An energy expert's evaluation

Weighing Hollywood's "Syriana" against the world's true balance of power

THE PLOT: Filmmaker Stephen Gaghan weaves together multiple story lines in this political thriller about oil, money and power. Bob Barnes (Oscar-winner George Clooney) is a CIA operative who discovers the disturbing truth about his lifelong work, Bryan Woodman (Matt Damon) is a young oil broker who finds himself collaborating with a Persian Gulf prince, and Bennett Holiday (Jeffrey Wright) is a Washington lawyer who investigates the questionable merger of two powerful oil companies.

Insider's credentials: Joseph Romm is executive director of the Center for Energy & Climate Solutions and a former acting assistant secretary at the Department of Energy during Clinton's presidency. He is a top expert on clean energy technologies and author of a forthcoming book about global warming.

OVERVIEW: "This is a paranoid thriller of the kind that doesn't get made a lot anymore, like "The Parallax View" (1974). The first time I saw "Syriana," I liked it, but it's a bit hard to follow, which I think was intentional. I think it was designed to be as confusing as our energy policy is. But the basic idea that our foreign policy has been corrupted by our addiction to oil is true."

Scene 12: Hawks in desert -- Woodman tells the emir's son, "You want to know what the business world thinks of you? We think 100 years ago you were living out here in tents in the desert chopping each other's heads off, and that's exactly where you're gonna be in another 100."

"Matt Damon lecturing the emir's son is hard to believe. I appreciate that he's somewhat depressed and angry, but certainly in my years in government, I've never witnessed anything like that."

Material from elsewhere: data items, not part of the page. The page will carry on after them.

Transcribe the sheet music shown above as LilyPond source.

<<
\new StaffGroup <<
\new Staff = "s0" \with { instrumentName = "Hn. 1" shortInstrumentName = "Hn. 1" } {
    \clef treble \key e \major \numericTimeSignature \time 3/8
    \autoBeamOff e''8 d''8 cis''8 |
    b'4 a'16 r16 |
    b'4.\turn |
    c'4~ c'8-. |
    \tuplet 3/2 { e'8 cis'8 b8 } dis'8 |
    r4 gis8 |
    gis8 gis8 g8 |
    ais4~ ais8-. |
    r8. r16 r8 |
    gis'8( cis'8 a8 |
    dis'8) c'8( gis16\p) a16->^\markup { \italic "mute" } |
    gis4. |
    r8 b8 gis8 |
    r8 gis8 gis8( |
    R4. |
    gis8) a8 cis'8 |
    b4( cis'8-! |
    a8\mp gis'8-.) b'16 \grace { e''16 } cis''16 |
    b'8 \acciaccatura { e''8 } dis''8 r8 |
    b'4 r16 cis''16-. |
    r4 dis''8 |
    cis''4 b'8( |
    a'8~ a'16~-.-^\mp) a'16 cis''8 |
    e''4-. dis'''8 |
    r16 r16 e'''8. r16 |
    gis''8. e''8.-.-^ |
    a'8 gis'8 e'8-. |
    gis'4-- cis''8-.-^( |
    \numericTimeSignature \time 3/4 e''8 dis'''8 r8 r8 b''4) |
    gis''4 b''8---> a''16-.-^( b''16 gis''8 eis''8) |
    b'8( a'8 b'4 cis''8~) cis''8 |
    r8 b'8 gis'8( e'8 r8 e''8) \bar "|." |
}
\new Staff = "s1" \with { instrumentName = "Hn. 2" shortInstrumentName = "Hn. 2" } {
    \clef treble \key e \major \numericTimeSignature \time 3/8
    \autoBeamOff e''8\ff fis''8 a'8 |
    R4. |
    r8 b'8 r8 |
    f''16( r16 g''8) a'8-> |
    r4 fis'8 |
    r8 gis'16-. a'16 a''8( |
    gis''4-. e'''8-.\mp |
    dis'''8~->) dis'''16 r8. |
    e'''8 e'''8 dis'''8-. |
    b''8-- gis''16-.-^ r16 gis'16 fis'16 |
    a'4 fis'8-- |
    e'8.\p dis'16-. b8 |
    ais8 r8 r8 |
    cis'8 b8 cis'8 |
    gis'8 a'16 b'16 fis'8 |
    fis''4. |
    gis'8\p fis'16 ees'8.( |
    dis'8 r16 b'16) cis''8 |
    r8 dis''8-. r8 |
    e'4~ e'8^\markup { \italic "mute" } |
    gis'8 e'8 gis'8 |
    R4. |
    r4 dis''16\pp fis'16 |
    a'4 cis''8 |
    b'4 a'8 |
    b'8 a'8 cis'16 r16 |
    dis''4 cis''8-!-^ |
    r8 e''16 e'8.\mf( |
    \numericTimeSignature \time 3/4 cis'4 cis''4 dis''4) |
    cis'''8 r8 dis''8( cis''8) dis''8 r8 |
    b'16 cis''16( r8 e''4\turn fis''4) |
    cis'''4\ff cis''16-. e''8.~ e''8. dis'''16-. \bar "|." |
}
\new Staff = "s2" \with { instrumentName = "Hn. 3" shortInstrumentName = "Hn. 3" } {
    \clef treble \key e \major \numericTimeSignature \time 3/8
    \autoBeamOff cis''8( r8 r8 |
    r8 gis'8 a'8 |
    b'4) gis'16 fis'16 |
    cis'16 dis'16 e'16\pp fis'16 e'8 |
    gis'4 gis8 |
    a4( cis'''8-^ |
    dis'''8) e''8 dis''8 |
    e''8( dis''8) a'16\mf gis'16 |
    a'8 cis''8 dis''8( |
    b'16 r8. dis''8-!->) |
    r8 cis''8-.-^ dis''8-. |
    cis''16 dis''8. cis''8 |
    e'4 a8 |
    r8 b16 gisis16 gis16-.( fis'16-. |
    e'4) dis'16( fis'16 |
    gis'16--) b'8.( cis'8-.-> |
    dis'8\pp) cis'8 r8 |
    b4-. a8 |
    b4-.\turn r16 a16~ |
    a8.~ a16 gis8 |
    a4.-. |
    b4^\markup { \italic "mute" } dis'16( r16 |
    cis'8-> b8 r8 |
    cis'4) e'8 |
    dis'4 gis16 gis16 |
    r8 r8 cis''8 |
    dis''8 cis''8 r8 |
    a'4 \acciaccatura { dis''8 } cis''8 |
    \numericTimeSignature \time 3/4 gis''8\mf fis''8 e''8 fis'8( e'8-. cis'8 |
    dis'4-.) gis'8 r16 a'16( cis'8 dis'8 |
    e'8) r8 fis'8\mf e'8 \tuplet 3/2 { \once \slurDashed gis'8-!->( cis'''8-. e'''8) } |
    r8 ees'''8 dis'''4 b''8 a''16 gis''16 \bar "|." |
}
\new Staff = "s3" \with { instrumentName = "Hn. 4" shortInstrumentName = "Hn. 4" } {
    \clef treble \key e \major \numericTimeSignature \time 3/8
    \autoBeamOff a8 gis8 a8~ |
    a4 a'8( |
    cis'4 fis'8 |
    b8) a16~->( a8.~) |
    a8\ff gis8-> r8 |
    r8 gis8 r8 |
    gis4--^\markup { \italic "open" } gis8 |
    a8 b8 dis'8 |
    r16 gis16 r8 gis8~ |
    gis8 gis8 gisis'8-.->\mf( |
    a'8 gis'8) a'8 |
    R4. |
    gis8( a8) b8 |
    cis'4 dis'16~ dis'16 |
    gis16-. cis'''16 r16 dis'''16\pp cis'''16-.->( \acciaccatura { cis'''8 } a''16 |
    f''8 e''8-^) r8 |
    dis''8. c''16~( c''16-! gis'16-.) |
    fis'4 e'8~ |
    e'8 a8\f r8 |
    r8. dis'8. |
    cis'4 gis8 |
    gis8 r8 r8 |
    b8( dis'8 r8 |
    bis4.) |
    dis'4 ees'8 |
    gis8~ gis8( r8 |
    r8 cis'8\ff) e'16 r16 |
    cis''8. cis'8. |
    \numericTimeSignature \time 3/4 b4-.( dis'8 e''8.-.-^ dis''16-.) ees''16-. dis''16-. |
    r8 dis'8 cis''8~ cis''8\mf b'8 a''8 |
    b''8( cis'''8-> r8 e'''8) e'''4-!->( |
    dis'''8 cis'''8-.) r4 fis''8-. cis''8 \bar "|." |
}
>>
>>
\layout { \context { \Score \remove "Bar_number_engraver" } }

Scene 13: Date with Ikea -- Barnes confides in his friend (William Hurt).

"The cameo appearance by Hurt is just great. Clooney goes to talk to Hurt because he doesn't trust anyone on the inside. It's the idea that someone outside the bureaucracy might have a better idea or a more honest opinion than those in government."

Scene 27: The BBQ -- Holiday tells an oil exec, "We're looking for the illusion of due diligence, Mr. Pope. Two criminal acts successfully prosecuted -- it gives us that illusion."

"I love this line. Much of what passes for government policy today is nothing more than theater designed to create the illusion that the nation's problems are being addressed."

Scene 30: Predators -- In a Washington control room, the command is given: "Take the target out."

"If the CIA were going to kill the son of an emir of an oil-rich country like Iran, they wouldn't do it that way; if you kill him with a Predator, it's too easy to trace back to the United States. There are rumors we did that kind of stuff fairly commonly 30 years ago. I don't think we do that anymore. But it was dramatic and more exciting than putting a bomb in a car."